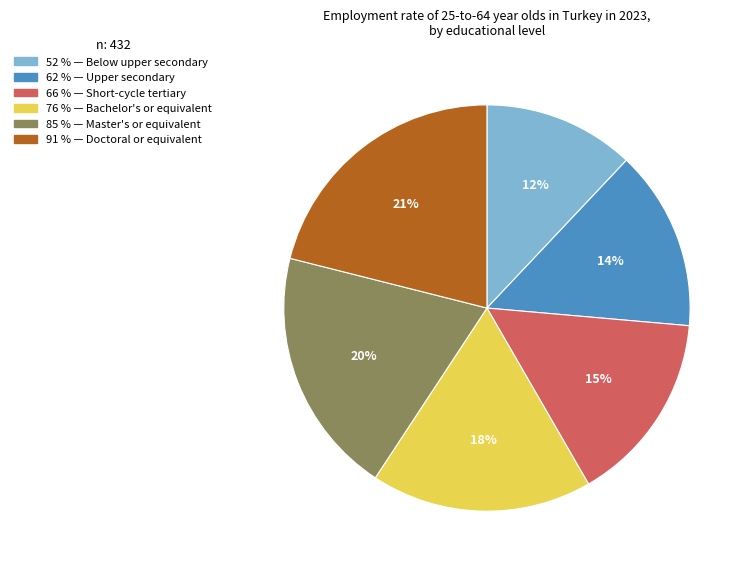

To the nearest percent, what is the average slice percentage?

17%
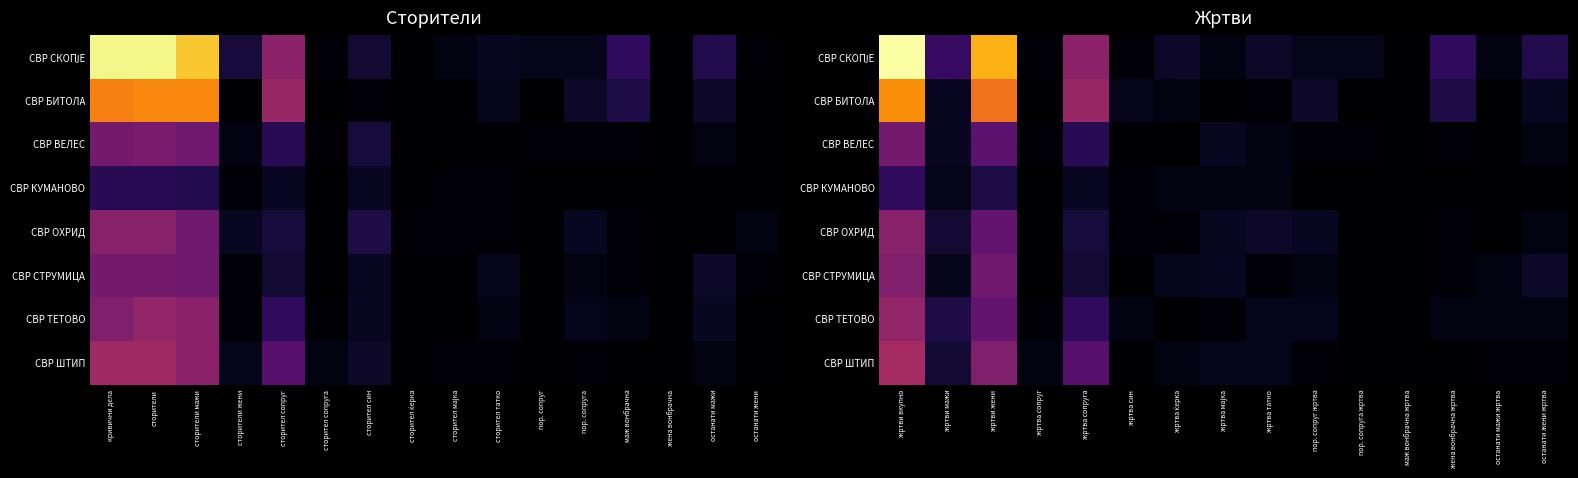

At which category is the sum across all series the highest?

жртви вкупно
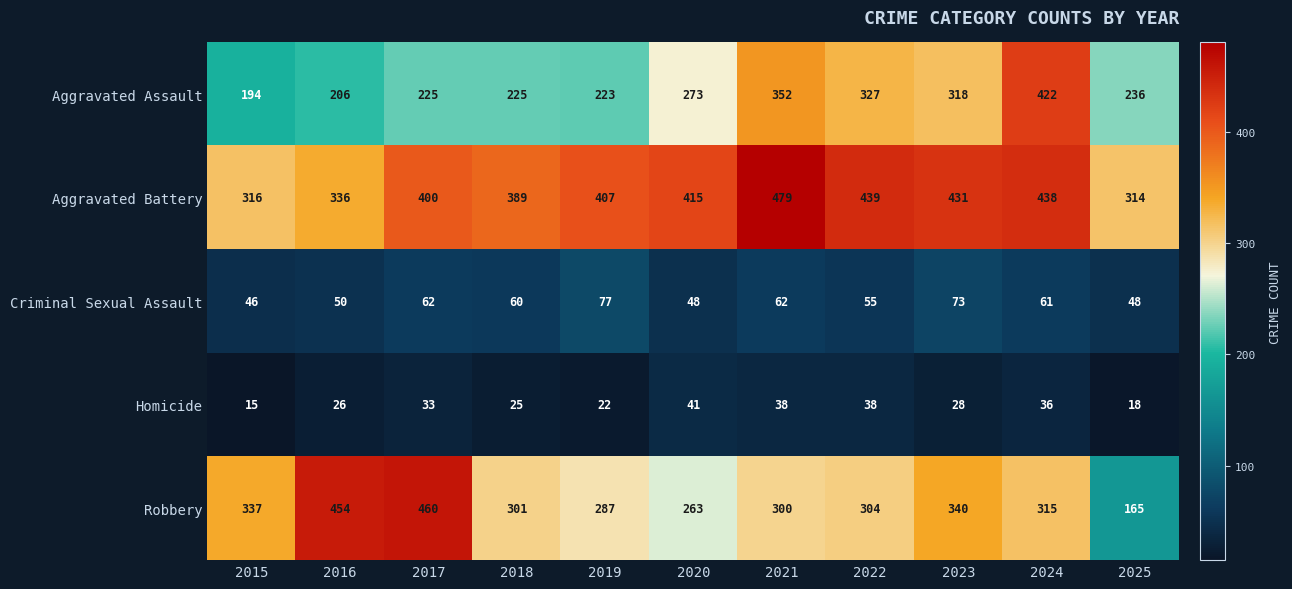

What is the total value across all series at 2016?

1072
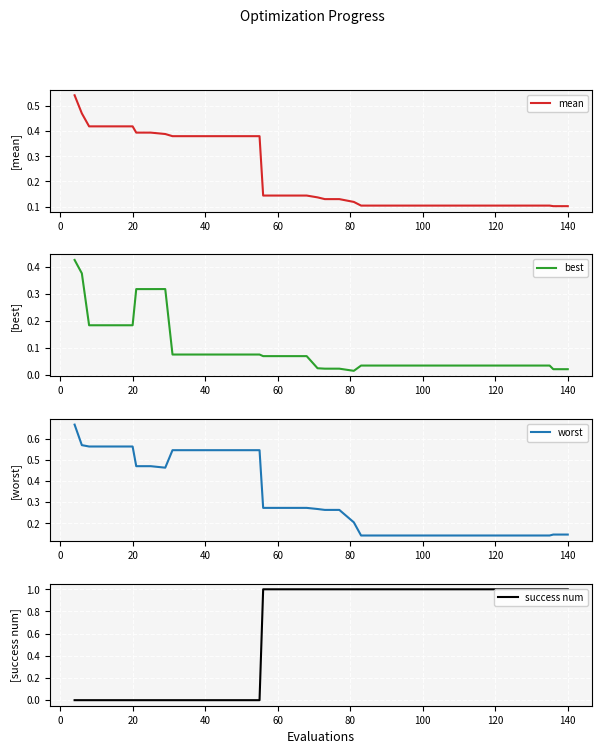

What is the difference between the maximum and minimum values in the best series?

0.4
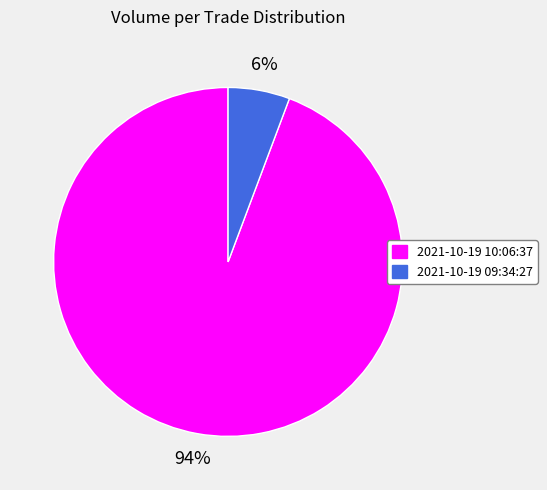

The 2021-10-19 10:06:37 slice represents 94% of the pie. True or false?

True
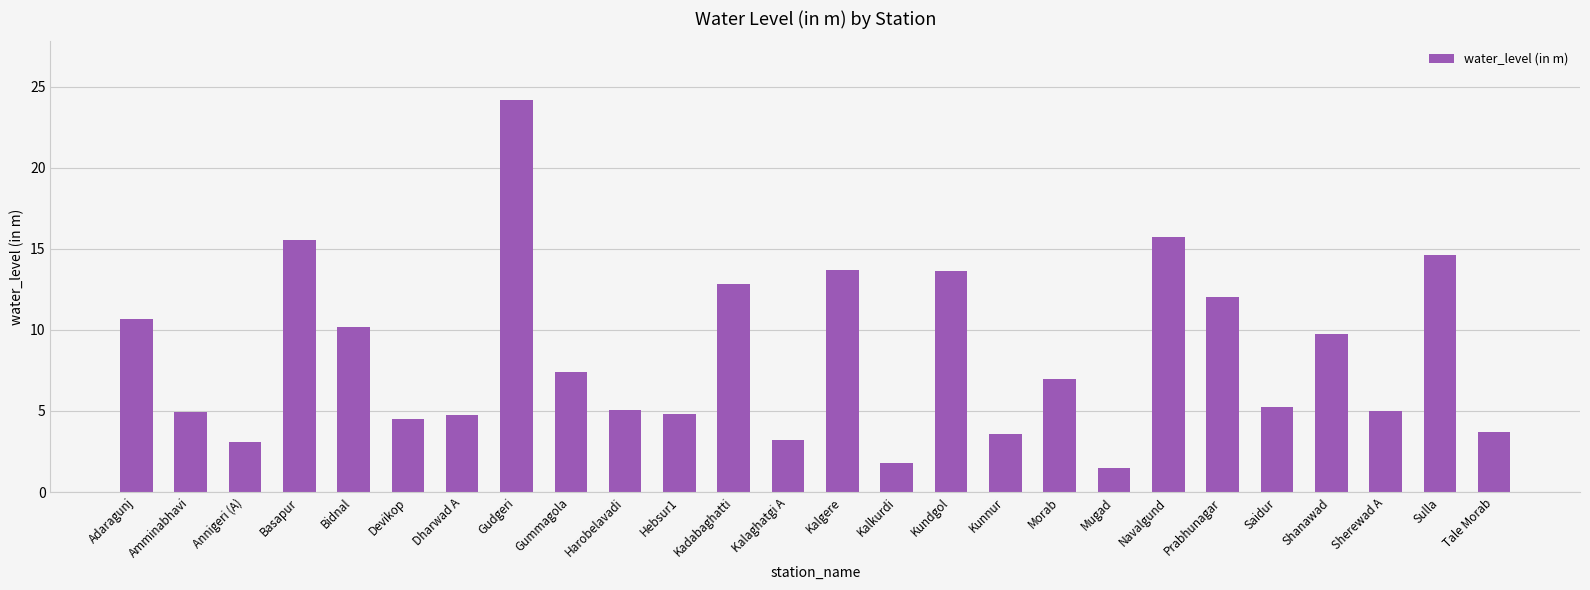

What is the approximate value at Basapur?

15.5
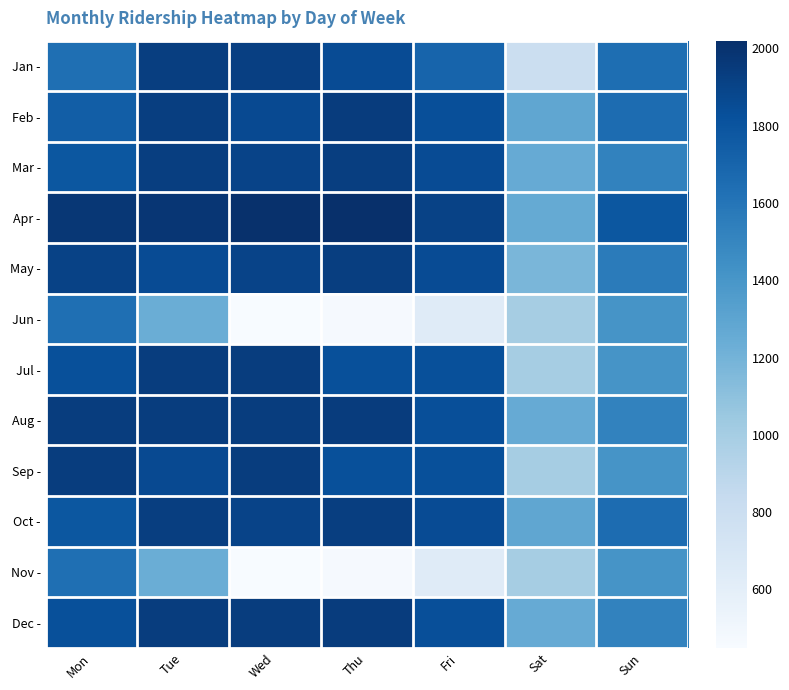

Which has a higher value, Tue or Sun?

Tue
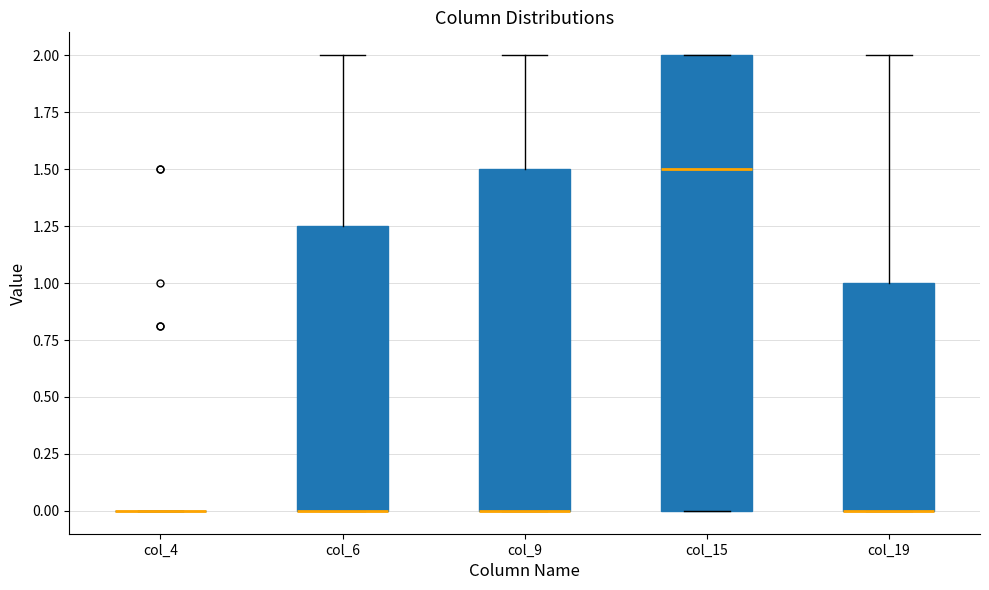

Where is the lower edge of the box for col_19 on the y-axis? The values are not printed on the chart, so give them approximately, as read against the axis.

0.00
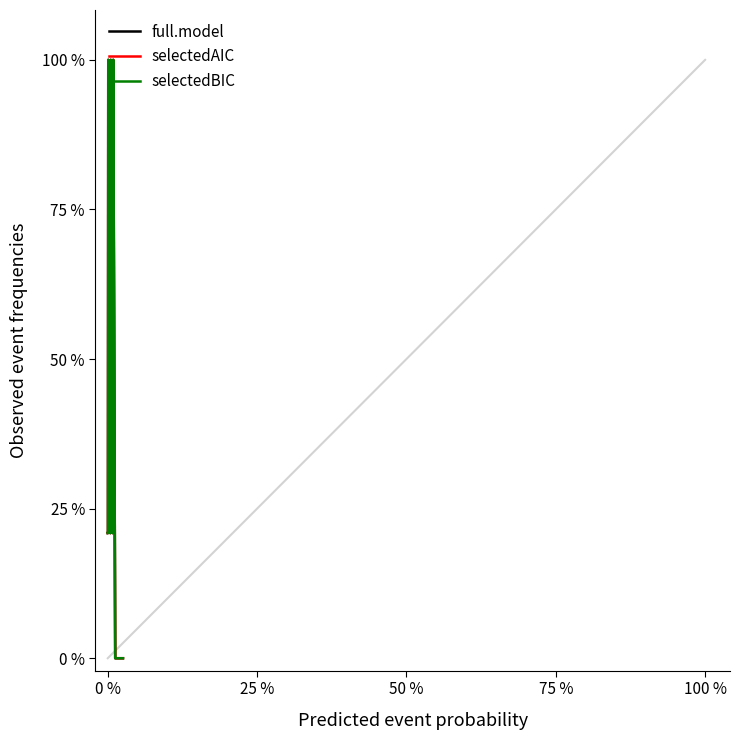

True or false: col_5 has a value of 89.3 at 13.

False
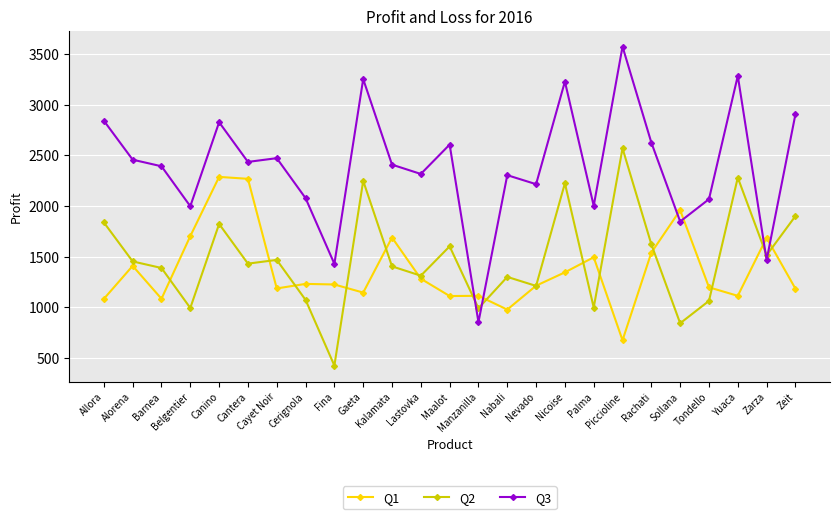

What is the average value of the Q2 series?

1478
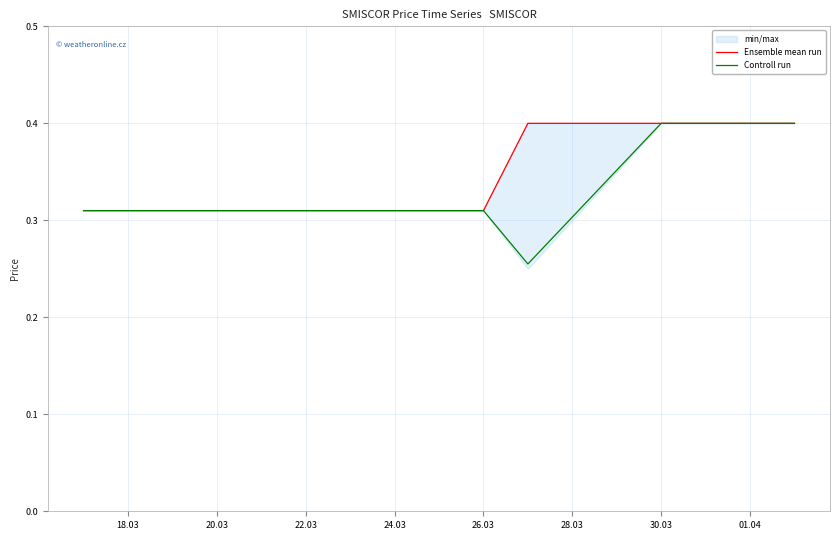

True or false: Controll run has more than 1 points higher than both neighbors.

False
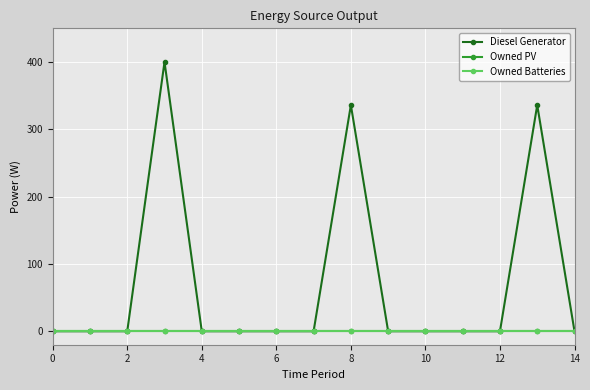

Reading left to right, list all the values displayed in this chart.

Diesel Generator: 0	0	0	400	0	0	0	0	336	0	0	0	0	336	0
Owned PV: 0	0	0	0	0	0	0	0	0	0	0	0	0	0	0
Owned Batteries: 0	0	0	0	0	0	0	0	0	0	0	0	0	0	0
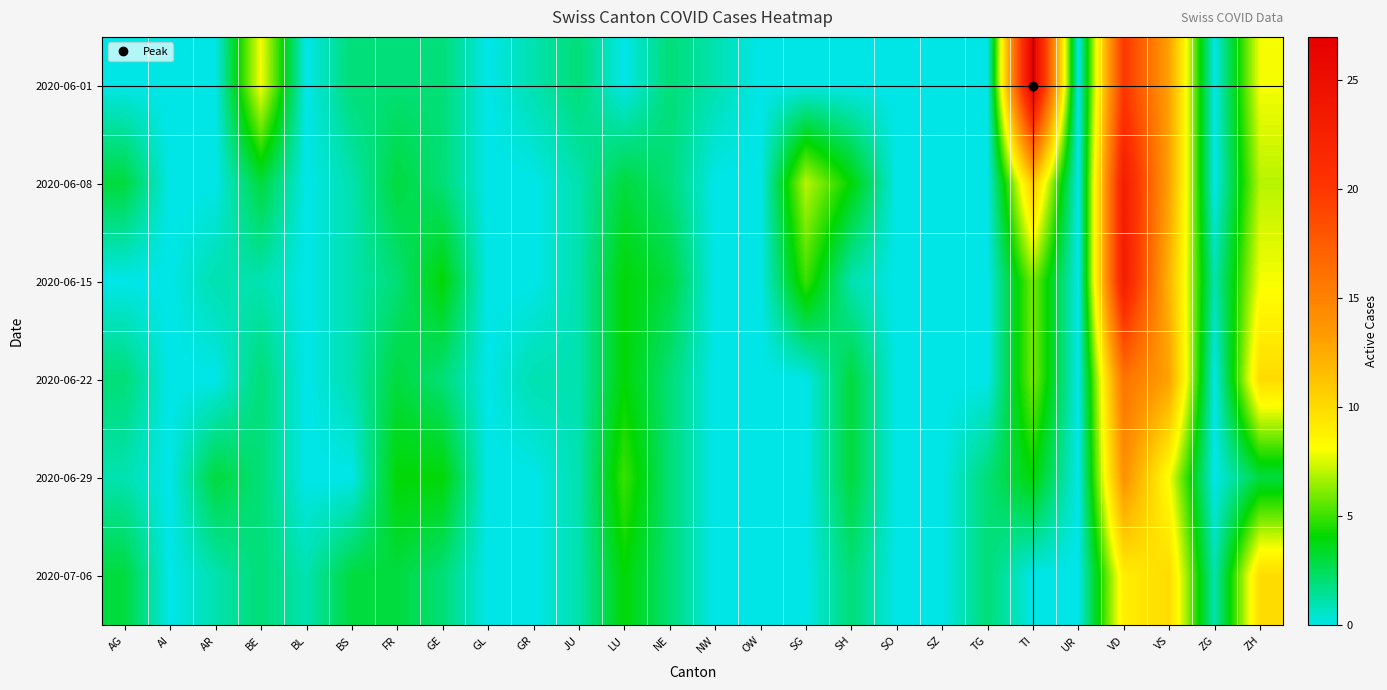

What is the total value across all series at NE?

13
***
## [Task instructions]
Reproduce all of the items above, replacing every instance of "series" with "data series" and leaving everything else unchanged. Omit the pictures from your answer.

## [Exercise response]
To the nearest percent, what is the average slice percentage?

17%

At which category is the sum across all data series the highest?

жртви вкупно

What is the total value across all data series at 2016?

1072

What is the difference between the maximum and minimum values in the best data series?

0.4

The 2021-10-19 10:06:37 slice represents 94% of the pie. True or false?

True

What is the approximate value at Basapur?

15.5

Which has a higher value, Tue or Sun?

Tue

Where is the lower edge of the box for col_19 on the y-axis? The values are not printed on the chart, so give them approximately, as read against the axis.

0.00

True or false: col_5 has a value of 89.3 at 13.

False

What is the average value of the Q2 data series?

1478

True or false: Controll run has more than 1 points higher than both neighbors.

False

Reading left to right, list all the values displayed in this chart.

Diesel Generator: 0	0	0	400	0	0	0	0	336	0	0	0	0	336	0
Owned PV: 0	0	0	0	0	0	0	0	0	0	0	0	0	0	0
Owned Batteries: 0	0	0	0	0	0	0	0	0	0	0	0	0	0	0

What is the total value across all data series at NE?

13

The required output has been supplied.